The Euro – ten years now, isn’t it? How’s that working out for you guys?

Ten years ago today a Guardian headline read Euro lobby demands stronger lead.

Lord Heseltine effectively accused Mr Blair of a lack of nerve as he dismissed the government’s five economic tests as a “protective barrier” behind which it could “cower in order to have apparently intellectually defensible reasons for putting things off”.

On the next day, 1 January 2002, the same newspaper reported on the launch of the Euro.

The mood was uniformly upbeat at parties, pageants and ceremonies bidding farewell to once-treasured marks, francs, pesetas and lire.

“Our countdown is leading towards a new era,” Wim Duisenberg, the Dutch president of the European Central Bank (ECB), declared in Frankfurt. “By using euros, we will give a clear signal of the confidence and hope we have in tomorrow’s Europe.”
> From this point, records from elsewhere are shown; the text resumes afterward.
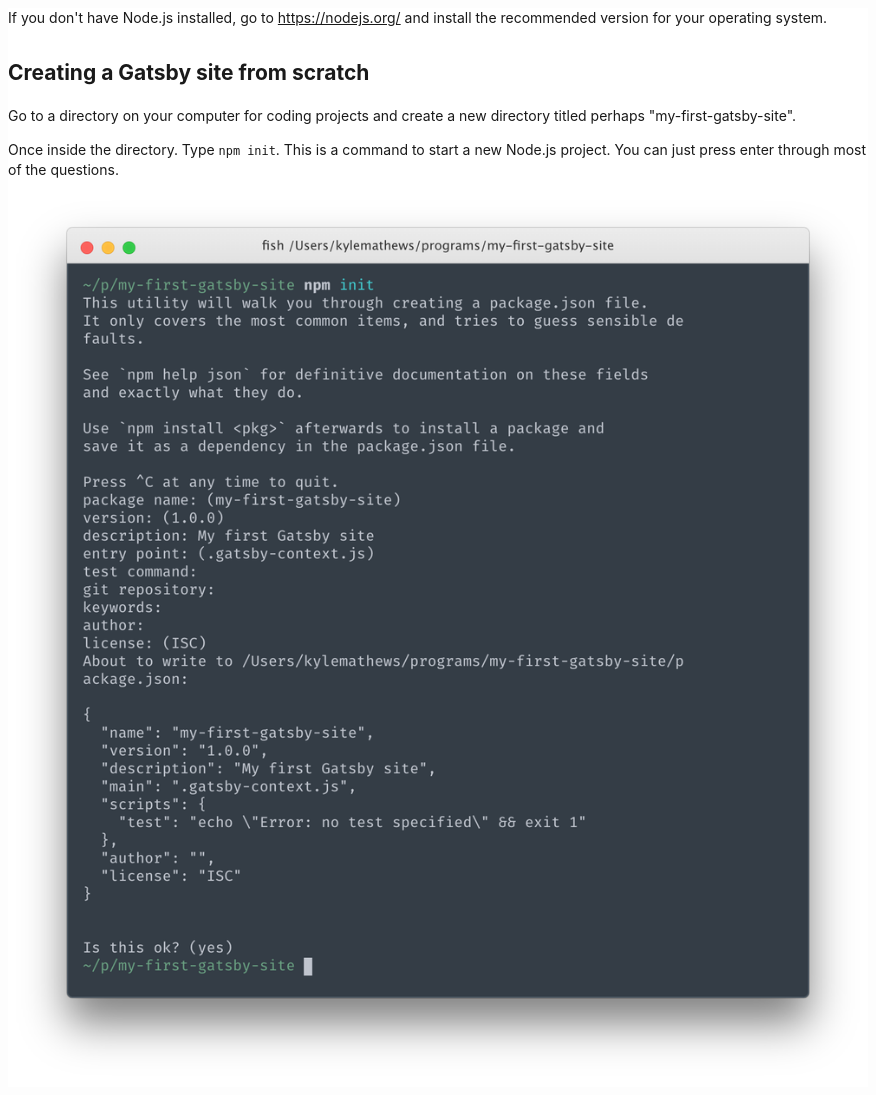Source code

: If you don't have Node.js installed, go to https://nodejs.org/ and install the recommended version for your operating system.

## Creating a Gatsby site from scratch

Go to a directory on your computer for coding projects and create a new directory titled perhaps "my-first-gatsby-site".

Once inside the directory. Type `npm init`. This is a command to start a new Node.js project. You can just press enter through most of the questions.

![Init new project](images/npm-init.png)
On a day of highs, Gerhard Schröder, the German chancellor, hit the highest note. “We are witnessing the dawn of an age that the people of Europe have dreamed of for centuries: borderless travel and payment in a common currency,” he said in a new year message.

Mr Prodi marked the change by buying flowers in euros, not schillings, on a visit to Vienna. And in remarks that will alarm a British government watching uncomfortably from the sidelines, the former Italian prime minister pledged that the arrival of the euro in people’s pockets would lead “ineluctably” to more economic coordination – the great fear of sceptics.

Lest anyone be tempted to gloat, here is a final quote, this one dating only from a month or two ago, from Patrick Crozier of this parish:

How to stop worrying about “contagion”

Just remember that every country in the Western world already has the disease.